Reproduce every line of the records below, word for word and in the same order.

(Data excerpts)
————————
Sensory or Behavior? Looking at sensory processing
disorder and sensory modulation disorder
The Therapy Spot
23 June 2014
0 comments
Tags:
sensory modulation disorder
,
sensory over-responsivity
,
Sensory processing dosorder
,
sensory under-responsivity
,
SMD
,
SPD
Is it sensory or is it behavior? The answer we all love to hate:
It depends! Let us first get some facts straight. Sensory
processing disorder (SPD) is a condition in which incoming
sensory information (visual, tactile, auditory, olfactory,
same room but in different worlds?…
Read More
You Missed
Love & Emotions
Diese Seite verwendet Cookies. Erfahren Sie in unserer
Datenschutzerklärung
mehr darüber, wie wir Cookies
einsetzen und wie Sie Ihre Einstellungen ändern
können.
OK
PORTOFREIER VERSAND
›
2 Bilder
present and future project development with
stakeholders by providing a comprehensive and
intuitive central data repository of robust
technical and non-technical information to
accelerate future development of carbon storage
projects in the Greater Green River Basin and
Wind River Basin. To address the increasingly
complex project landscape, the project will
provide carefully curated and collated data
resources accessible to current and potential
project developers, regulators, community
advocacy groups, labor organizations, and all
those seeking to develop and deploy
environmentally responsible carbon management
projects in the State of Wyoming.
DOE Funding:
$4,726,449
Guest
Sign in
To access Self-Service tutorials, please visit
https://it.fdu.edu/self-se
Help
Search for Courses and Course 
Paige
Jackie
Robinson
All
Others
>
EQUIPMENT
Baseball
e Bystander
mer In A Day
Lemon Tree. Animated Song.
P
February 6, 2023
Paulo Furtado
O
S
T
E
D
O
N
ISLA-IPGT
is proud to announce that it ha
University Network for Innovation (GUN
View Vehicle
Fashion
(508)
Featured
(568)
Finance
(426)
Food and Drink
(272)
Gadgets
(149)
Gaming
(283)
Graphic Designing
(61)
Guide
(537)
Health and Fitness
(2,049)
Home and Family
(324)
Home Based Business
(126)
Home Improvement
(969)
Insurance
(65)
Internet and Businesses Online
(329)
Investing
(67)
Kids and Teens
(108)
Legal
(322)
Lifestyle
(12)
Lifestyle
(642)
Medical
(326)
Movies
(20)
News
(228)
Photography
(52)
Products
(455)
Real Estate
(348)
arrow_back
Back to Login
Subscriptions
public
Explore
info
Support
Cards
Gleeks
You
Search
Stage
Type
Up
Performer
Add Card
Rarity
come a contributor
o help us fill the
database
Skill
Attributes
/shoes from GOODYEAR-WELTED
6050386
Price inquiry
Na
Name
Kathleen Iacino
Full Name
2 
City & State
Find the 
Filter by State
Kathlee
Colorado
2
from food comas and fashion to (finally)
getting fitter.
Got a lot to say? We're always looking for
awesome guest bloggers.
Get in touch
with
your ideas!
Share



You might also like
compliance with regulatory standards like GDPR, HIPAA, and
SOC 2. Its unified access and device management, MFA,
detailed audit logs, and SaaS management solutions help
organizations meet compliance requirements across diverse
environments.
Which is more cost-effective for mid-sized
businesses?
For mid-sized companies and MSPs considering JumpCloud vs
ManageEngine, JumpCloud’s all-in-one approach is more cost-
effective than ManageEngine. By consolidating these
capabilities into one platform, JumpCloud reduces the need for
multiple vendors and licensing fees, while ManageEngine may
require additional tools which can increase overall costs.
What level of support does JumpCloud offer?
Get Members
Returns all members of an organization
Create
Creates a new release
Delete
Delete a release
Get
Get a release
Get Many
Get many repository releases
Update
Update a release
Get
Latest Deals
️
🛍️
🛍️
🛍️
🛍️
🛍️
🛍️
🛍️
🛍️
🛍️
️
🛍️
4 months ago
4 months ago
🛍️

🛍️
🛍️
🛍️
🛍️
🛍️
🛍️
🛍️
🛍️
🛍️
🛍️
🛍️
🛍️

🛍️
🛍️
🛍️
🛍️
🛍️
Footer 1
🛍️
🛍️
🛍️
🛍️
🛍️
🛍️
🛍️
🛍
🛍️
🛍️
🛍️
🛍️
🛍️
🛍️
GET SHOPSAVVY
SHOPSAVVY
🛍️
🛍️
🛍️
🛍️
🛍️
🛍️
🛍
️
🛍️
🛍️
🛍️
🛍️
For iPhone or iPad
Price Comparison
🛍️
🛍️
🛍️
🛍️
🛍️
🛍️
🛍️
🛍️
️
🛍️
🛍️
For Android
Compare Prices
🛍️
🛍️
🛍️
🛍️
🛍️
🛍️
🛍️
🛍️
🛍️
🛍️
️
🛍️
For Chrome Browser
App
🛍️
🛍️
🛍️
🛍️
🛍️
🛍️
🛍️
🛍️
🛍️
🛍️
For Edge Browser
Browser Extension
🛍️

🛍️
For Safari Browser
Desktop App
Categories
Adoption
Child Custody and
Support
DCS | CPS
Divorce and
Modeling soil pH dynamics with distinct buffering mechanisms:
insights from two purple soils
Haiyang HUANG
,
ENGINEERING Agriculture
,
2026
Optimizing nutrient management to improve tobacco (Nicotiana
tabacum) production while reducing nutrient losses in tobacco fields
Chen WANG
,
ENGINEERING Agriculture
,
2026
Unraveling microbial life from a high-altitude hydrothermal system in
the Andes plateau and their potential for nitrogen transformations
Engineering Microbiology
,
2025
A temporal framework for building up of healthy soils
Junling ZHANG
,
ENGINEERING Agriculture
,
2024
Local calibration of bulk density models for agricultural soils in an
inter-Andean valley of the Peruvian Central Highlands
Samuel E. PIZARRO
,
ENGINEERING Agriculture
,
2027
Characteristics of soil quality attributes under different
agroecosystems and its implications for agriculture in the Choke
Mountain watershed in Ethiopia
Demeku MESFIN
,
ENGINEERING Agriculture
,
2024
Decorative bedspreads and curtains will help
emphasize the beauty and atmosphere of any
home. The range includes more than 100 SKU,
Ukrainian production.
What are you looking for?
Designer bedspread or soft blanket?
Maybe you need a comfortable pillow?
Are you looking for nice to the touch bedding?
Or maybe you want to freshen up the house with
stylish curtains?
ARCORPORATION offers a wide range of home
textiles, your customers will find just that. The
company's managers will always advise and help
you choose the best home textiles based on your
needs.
————————
## [Task result]
Sensory or Behavior? Looking at sensory processing
disorder and sensory modulation disorder
The Therapy Spot
23 June 2014
0 comments
Tags:
sensory modulation disorder
,
sensory over-responsivity
,
Sensory processing dosorder
,
sensory under-responsivity
,
SMD
,
SPD
Is it sensory or is it behavior? The answer we all love to hate:
It depends! Let us first get some facts straight. Sensory
processing disorder (SPD) is a condition in which incoming
sensory information (visual, tactile, auditory, olfactory,
same room but in different worlds?…
Read More
You Missed
Love & Emotions
Diese Seite verwendet Cookies. Erfahren Sie in unserer
Datenschutzerklärung
mehr darüber, wie wir Cookies
einsetzen und wie Sie Ihre Einstellungen ändern
können.
OK
PORTOFREIER VERSAND
›
2 Bilder
present and future project development with
stakeholders by providing a comprehensive and
intuitive central data repository of robust
technical and non-technical information to
accelerate future development of carbon storage
projects in the Greater Green River Basin and
Wind River Basin. To address the increasingly
complex project landscape, the project will
provide carefully curated and collated data
resources accessible to current and potential
project developers, regulators, community
advocacy groups, labor organizations, and all
those seeking to develop and deploy
environmentally responsible carbon management
projects in the State of Wyoming.
DOE Funding:
$4,726,449
Guest
Sign in
To access Self-Service tutorials, please visit
https://it.fdu.edu/self-se
Help
Search for Courses and Course 
Paige
Jackie
Robinson
All
Others
>
EQUIPMENT
Baseball
e Bystander
mer In A Day
Lemon Tree. Animated Song.
P
February 6, 2023
Paulo Furtado
O
S
T
E
D
O
N
ISLA-IPGT
is proud to announce that it ha
University Network for Innovation (GUN
View Vehicle
Fashion
(508)
Featured
(568)
Finance
(426)
Food and Drink
(272)
Gadgets
(149)
Gaming
(283)
Graphic Designing
(61)
Guide
(537)
Health and Fitness
(2,049)
Home and Family
(324)
Home Based Business
(126)
Home Improvement
(969)
Insurance
(65)
Internet and Businesses Online
(329)
Investing
(67)
Kids and Teens
(108)
Legal
(322)
Lifestyle
(12)
Lifestyle
(642)
Medical
(326)
Movies
(20)
News
(228)
Photography
(52)
Products
(455)
Real Estate
(348)
arrow_back
Back to Login
Subscriptions
public
Explore
info
Support
Cards
Gleeks
You
Search
Stage
Type
Up
Performer
Add Card
Rarity
come a contributor
o help us fill the
database
Skill
Attributes
/shoes from GOODYEAR-WELTED
6050386
Price inquiry
Na
Name
Kathleen Iacino
Full Name
2 
City & State
Find the 
Filter by State
Kathlee
Colorado
2
from food comas and fashion to (finally)
getting fitter.
Got a lot to say? We're always looking for
awesome guest bloggers.
Get in touch
with
your ideas!
Share



You might also like
compliance with regulatory standards like GDPR, HIPAA, and
SOC 2. Its unified access and device management, MFA,
detailed audit logs, and SaaS management solutions help
organizations meet compliance requirements across diverse
environments.
Which is more cost-effective for mid-sized
businesses?
For mid-sized companies and MSPs considering JumpCloud vs
ManageEngine, JumpCloud’s all-in-one approach is more cost-
effective than ManageEngine. By consolidating these
capabilities into one platform, JumpCloud reduces the need for
multiple vendors and licensing fees, while ManageEngine may
require additional tools which can increase overall costs.
What level of support does JumpCloud offer?
Get Members
Returns all members of an organization
Create
Creates a new release
Delete
Delete a release
Get
Get a release
Get Many
Get many repository releases
Update
Update a release
Get
Latest Deals
️
🛍️
🛍️
🛍️
🛍️
🛍️
🛍️
🛍️
🛍️
🛍️
️
🛍️
4 months ago
4 months ago
🛍️

🛍️
🛍️
🛍️
🛍️
🛍️
🛍️
🛍️
🛍️
🛍️
🛍️
🛍️
🛍️

🛍️
🛍️
🛍️
🛍️
🛍️
Footer 1
🛍️
🛍️
🛍️
🛍️
🛍️
🛍️
🛍️
🛍
🛍️
🛍️
🛍️
🛍️
🛍️
🛍️
GET SHOPSAVVY
SHOPSAVVY
🛍️
🛍️
🛍️
🛍️
🛍️
🛍️
🛍
️
🛍️
🛍️
🛍️
🛍️
For iPhone or iPad
Price Comparison
🛍️
🛍️
🛍️
🛍️
🛍️
🛍️
🛍️
🛍️
️
🛍️
🛍️
For Android
Compare Prices
🛍️
🛍️
🛍️
🛍️
🛍️
🛍️
🛍️
🛍️
🛍️
🛍️
️
🛍️
For Chrome Browser
App
🛍️
🛍️
🛍️
🛍️
🛍️
🛍️
🛍️
🛍️
🛍️
🛍️
For Edge Browser
Browser Extension
🛍️

🛍️
For Safari Browser
Desktop App
Categories
Adoption
Child Custody and
Support
DCS | CPS
Divorce and
Modeling soil pH dynamics with distinct buffering mechanisms:
insights from two purple soils
Haiyang HUANG
,
ENGINEERING Agriculture
,
2026
Optimizing nutrient management to improve tobacco (Nicotiana
tabacum) production while reducing nutrient losses in tobacco fields
Chen WANG
,
ENGINEERING Agriculture
,
2026
Unraveling microbial life from a high-altitude hydrothermal system in
the Andes plateau and their potential for nitrogen transformations
Engineering Microbiology
,
2025
A temporal framework for building up of healthy soils
Junling ZHANG
,
ENGINEERING Agriculture
,
2024
Local calibration of bulk density models for agricultural soils in an
inter-Andean valley of the Peruvian Central Highlands
Samuel E. PIZARRO
,
ENGINEERING Agriculture
,
2027
Characteristics of soil quality attributes under different
agroecosystems and its implications for agriculture in the Choke
Mountain watershed in Ethiopia
Demeku MESFIN
,
ENGINEERING Agriculture
,
2024
Decorative bedspreads and curtains will help
emphasize the beauty and atmosphere of any
home. The range includes more than 100 SKU,
Ukrainian production.
What are you looking for?
Designer bedspread or soft blanket?
Maybe you need a comfortable pillow?
Are you looking for nice to the touch bedding?
Or maybe you want to freshen up the house with
stylish curtains?
ARCORPORATION offers a wide range of home
textiles, your customers will find just that. The
company's managers will always advise and help
you choose the best home textiles based on your
needs.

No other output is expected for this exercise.